Numerical Goal — A target number of qualified women and minorities hired and advanced within a given period of time through an Affirmative Action Program. A numerical goal is not a quota, as it may not be reached within the time frame. It does not permit the hiring or advancement of unqualified employees. Numerical goals provide a standard which allows an activity to measure the effectiveness of its Affirmative Action Program. When numerical goals are reached, the percent of women and minority group members working at appropriate grade levels and classifications will be closer to their percentage in the labor market.
Prima Facie — This Latin term translates as "on first view", or "at first appearance". In EEO cases, complainants present evidence and arguments to support a claim of discrimination. If those arguments cannot be rebutted with additional evidence, the claim will be supported by the court within further argument. Thus, a prima facie case is established. In the EEO area, statistics of under utilization have been sufficient to make a prima facie case for discrimination.
Protected Class — The groups protected from the employment discrimination by law. These groups include men and women on the basis of sex; any group which shares a common race, religion, color, or national origin; people over 40; and people with physical or mental handicaps. Every U.S. citizen is a member of some protected class, and is entitled to the benefits of EEO law. However, the EEO laws were passed to correct a history of unfavorable treatment of women and minority group members.

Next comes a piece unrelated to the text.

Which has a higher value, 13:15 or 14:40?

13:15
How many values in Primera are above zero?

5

Quota — Fixed hiring and promotion rates based on race, sex, or other protected class standards which must be met at all costs. In extreme cases, the courts have assigned quotas to some employers who have continued to practice illegal discrimination. The agency or any other employer cannot use quotas to meet their affirmative action goals unless a court orders it. Quotas are considered discriminatory against males and other non minority people.

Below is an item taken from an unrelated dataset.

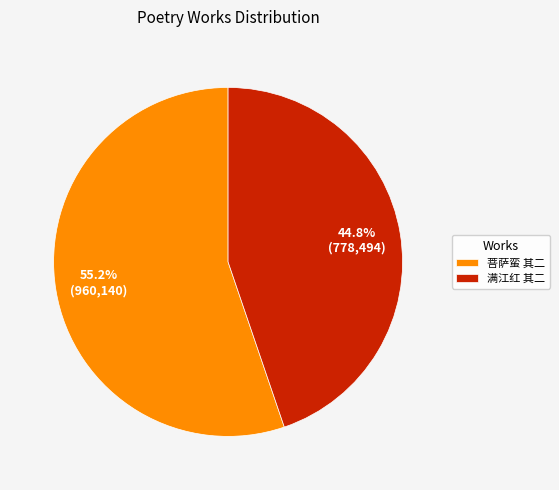

How many segments does this pie chart have?

2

Reasonable Accommodation — Adjustments and changes an employer must make in the work schedule or work environment to meet the needs of his employees. These changes could be made to allow a handicapped worker to perform his or her job. Widening doorways, installing access ramps, and lowering work tables are all considered reasonable accommodations for handicapped workers. Schedule changes that allow employees time off for religious observances are also reasonable accommodations. Adjustments or changes are considered reasonable, if they do not have a bad effect on work flow or production.

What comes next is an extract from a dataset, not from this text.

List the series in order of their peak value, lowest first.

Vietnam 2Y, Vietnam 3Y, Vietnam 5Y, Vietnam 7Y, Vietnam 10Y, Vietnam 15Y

Under Represented — Inadequately represented in the work force of a particular activity. This term is used to describe the extent to which women and minorities are represented in particular grade levels and job categories. The percentage of women and minorities in the labor market is used as a standard to determine under representation. For example, suppose there are 100 GS-12's at an agency; three of them or 3% are black. However, the black labor market for GS-12 positions at that particular activity is 15%. In this case, blacks are under represented at the GS -12 level.
Under Utilized — To use less than fully; below potential use. This term is often applied to categories of employees who are working at jobs that do not make use of their skills and abilities, although they may have been hired for those skills and abilities. When an employee is consistently assigned to "dead end" jobs, he or she may be under utilized because they are often seen as able to perform only limited tasks.